Solto um suspiro, pego o controle e troco de canal. Coloco num canal de desenho e fico assistindo até a campainha tocar. Sei que é a Ana, então dou um pulo e corro pra porta, a abro e minha melhor amiga está lá, digitando freneticamente em seu celular.
— Espero que o Junior não esteja estressadinho hoje, porque eu já estou. — Ela diz sem nem me olhar, já entrando dentro da minha casa. Rio e fecho a porta, indo atrás dela.
— Ele disse alguma coisa parecida. — Me jogo no sofá, e nos sentamos uma ao lado da outra.
— Tanto faz — Ela desliga e deixa o celular de lado. — E então, caloura? — Ela me olha de repente animada.
— Ah! To sem acreditar ainda!
— Nossa, amiga, pode começar a acreditar agora! Tomara que a gente pegue alguma aula juntas, mesmo sendo cursos diferentes. Tenho esperança de sermos da mesma sala mais uma vez na vida.
— Acho difícil — Rio. — Você ta dois semestres adiantada, Ana!
— Reprovei, lembra? — Diz como se fosse óbvio, e fácil demais.
— Tanto faz — Dou de ombros.
— Okay! Chega disso, cadê a comida?
— Vamos lá ver. — Me levanto e vou indo pra cozinha.
***
— Beleza! — Minha mãe diz assim que a comida ta toda pronta e posta na mesa arrumada. — Agora só chamar os meninos.
— Eu vou ficar vigiando a comida. — Diz Ana se sentando em uma das cadeiras.
— Eu chamo. — Minha mãe fala já indo chamar meus irmãos.
Me sento ao lado da Ana, ela começa a tagarelar sobre seu amor por comida japonesa, até minha mãe e meus irmãos chegarem. Ana para de falar na mesma hora em que Junior começa.
— Essa cadeira é minha. — Ele para ao seu lado e a encara.
— Ih, começou. — Claudio murmura enquanto se senta à minha frente.
— Junior, não tem nome nas cadeiras. — Minha mãe se senta na ponta da mesa.
— Essa garota nem é da família, não tem direito de escolha. — Ele responde.
— É praticamente da família, não trata a Ana assim. — Eu o encaro.
— Tudo bem, eu sabia que trote seria melhor. — Minha amiga se levanta, resmungando, e se senta ao lado do Claudio, bem na frente do Junior.
Meu irmão mais velho se senta ao meu lado. Começamos a nos servir e a comer em silêncio, mas ele sempre descobre um jeito de detonar com tudo uns minutos depois.
— Achei que era uma comemoração, não um funeral.
— Porque você me odeia tanto? — Ana explode.
Todos na mesa ficam quietos, sem reação nenhuma. Olho para o Junior e ele está encarando sua comida, sem ao menos piscar os olhos. Ele fica assim por uns segundos e então olha para a Ana.
— Acho que te odeio por não conseguir te odiar.
— Oi?! — Ela pergunta, cínica.
— Eu te odeio porque eu gosto de você. Porque eu não tenho como te odiar.
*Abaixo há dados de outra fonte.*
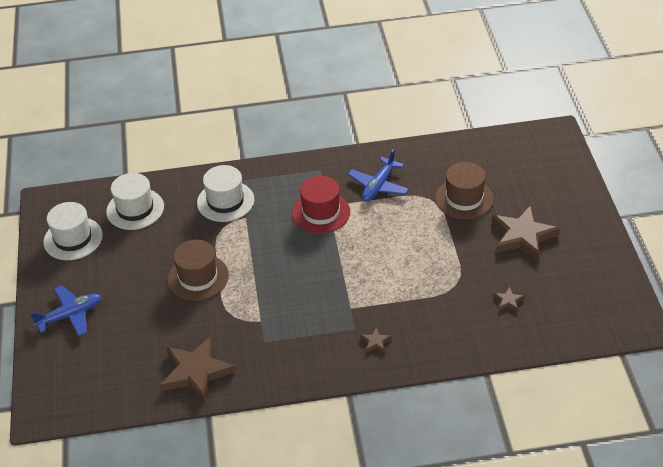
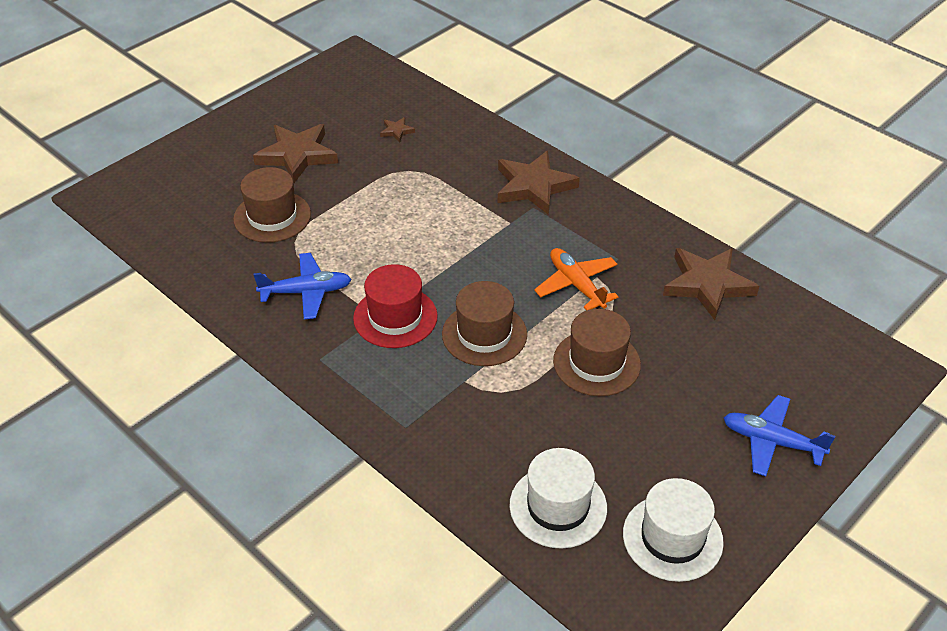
camera: 130 degrees left, 0 degrees up
white hat [197,165,254,222] -> none
brown star [360,327,392,353] -> brown star [498,151,580,215], size x2.30
none -> brown hat [442,281,527,366]
none -> orange plane [534,248,618,311]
Porque toda vez que você chega meu coração pula, e quando você vai embora ele morre por uns segundos. Eu... Eu te odeio porque quando você sorri o mundo todo se ilumina, mas te odeio mais ainda por me fazer me odiar quando você está triste e eu não poder ir te abraçar.
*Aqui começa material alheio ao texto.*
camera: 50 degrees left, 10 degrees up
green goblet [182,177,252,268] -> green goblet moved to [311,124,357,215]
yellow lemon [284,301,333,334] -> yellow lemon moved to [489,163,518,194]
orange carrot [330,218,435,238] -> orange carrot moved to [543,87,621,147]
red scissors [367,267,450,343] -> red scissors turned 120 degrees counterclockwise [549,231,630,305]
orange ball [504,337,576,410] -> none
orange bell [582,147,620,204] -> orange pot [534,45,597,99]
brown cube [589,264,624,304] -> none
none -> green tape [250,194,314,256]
— Junior... — Ana Sussurra, espantada, com essa reação repentina, assim como todos nós.
— Eu te odeio Ana. — Meu irmão continua, ignorando tudo e todos. — Por você ser a amiga da minha irmã e mais nova do que eu. Eu te odeio por ter que te tratar como irmã, ou as vezes pior do que isso, sendo que eu queria te tratar muito bem, como se você fosse minha mulher. É por isso que eu te odeio tanto. — Junior se levanta, nos dando outro susto, e sai dali.
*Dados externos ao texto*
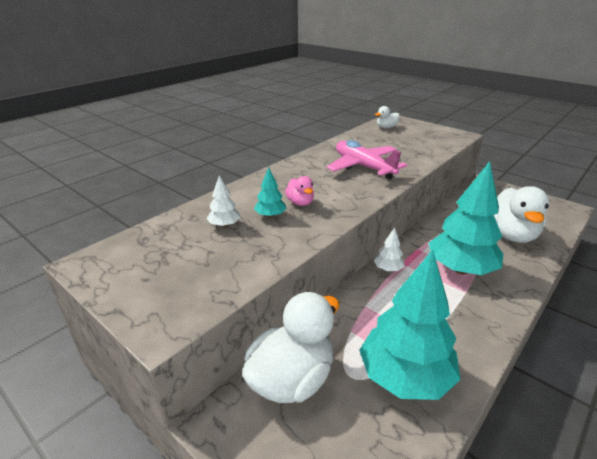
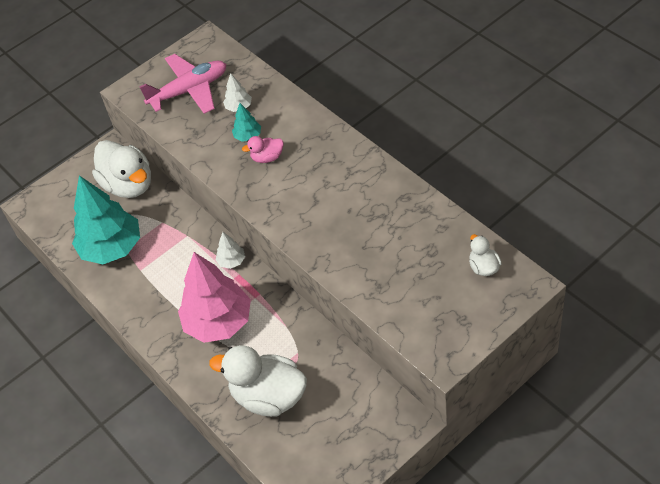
camera: 105 degrees right, 20 degrees up
pink plane [327,140,407,180] -> pink plane moved to [139,54,226,114]
turquoise tree [429,161,504,275] -> pink tree [178,252,251,343]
Olho pra Ana e ela está vermelha e com os olhos cheios d'água. Ela olha para mim, sem saber o que fazer, e depois olha para o Claudio e para minha mãe, totalmente perdida.
— Acho que essa é a hora em que você corre atrás dele e diz que também o ama. — Minha mãe diz, voltando a comer.
— Mas... — Ela olha para nós três. — Eu não entendo... Eu... Eu tenho namorado... Eu...
— ... Tem que ir conversar com ele... — Claudio tenta ajudar.
— Vai logo! — Exclamo, exasperada.
Ana se levanta e vai na direção de meu irmão como um jato.